= Iran Zendan =

Iranian movie

Iran Zendan (Iran Prison) is a feature film by Daryush Shokof about the situations of political prisoners currently in Iran. The film is a semi-documentary picture with images taken from the actual events during the mass protests of the 2009 Iranian presidential election and what happens to some of protesters after they are incarcerated. Iran Zendan was first screened in Babylon theatres in Berlin, Germany on May 9, 2010.

Scriptwriter/producer/star Daryush Shokof was kidnapped by 4 terrorists in the city of Cologne in May 2010 and was kept for over 12 days. He was kidnapped for having made 2 films, Iran Zendan and Hitler's Grave and was told to stop releases of both movies or else he would be killed. Shokof has been under close protection from German police forces ever since his release.
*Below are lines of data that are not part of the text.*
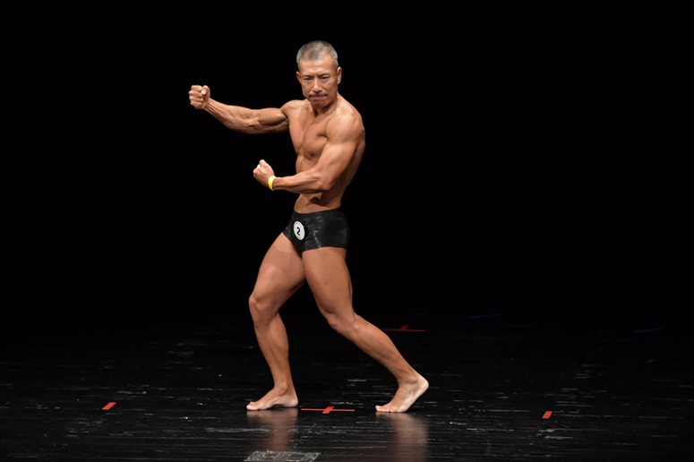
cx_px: 347
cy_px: 231
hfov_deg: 6.9
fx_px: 5781
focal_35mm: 300
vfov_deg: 4.6
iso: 3200
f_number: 5.6
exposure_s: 1/400
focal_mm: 200
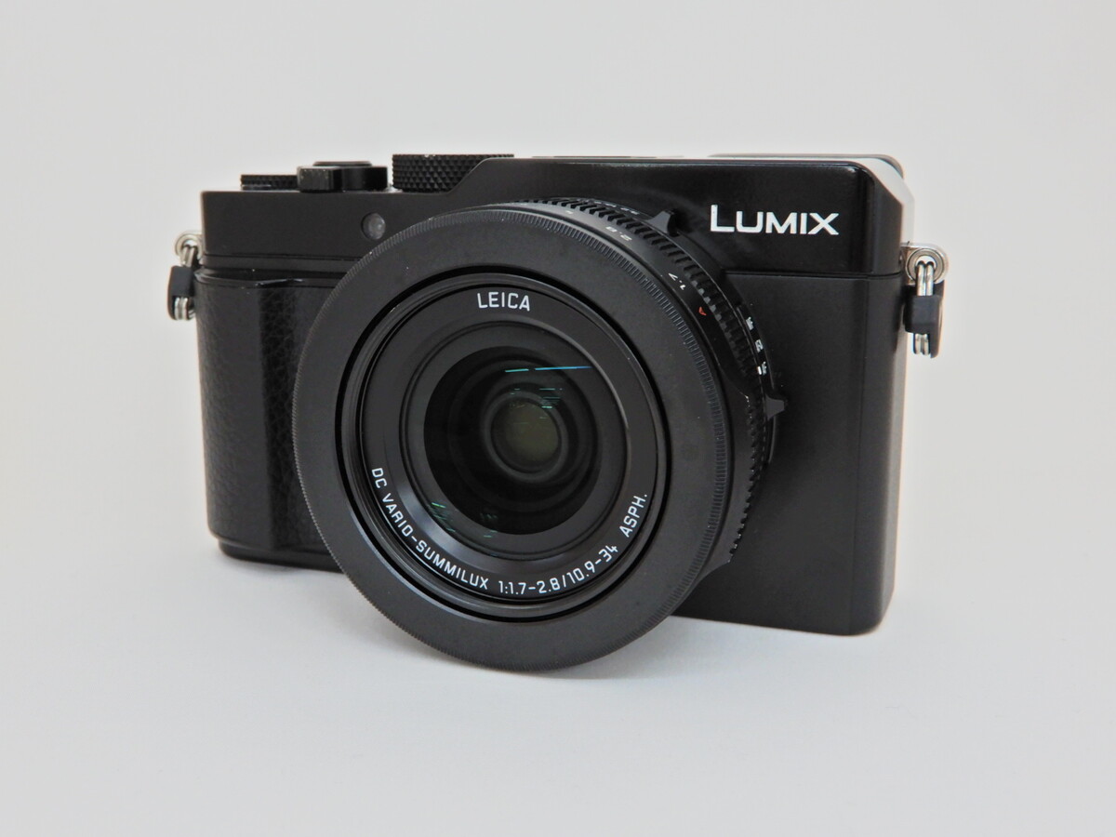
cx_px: 558
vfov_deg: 34.3
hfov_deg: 44.8
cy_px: 418
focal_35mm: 42
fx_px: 1354
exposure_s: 1/30
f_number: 4
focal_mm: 7.5
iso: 200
He has since made Iran Zendan available free of charge on the internet

==Cast==
- Daryush Shokof
- Mahnaz Talebitari
- Hossein Daryani
- Hasan Demirci
- Mehtap Yigit-Özer
- Sivan Salim
- Jahangir Bordjian
- Stefanija Basargina
- Pedram Shoushi
- Tuna Erol
- Marcia Moraes
- Murat Demirci
- Fardi Demirci

==Production==
The film was produced by Daryush Shokof, and Shahin Shokoofandeh in Berlin, Germany.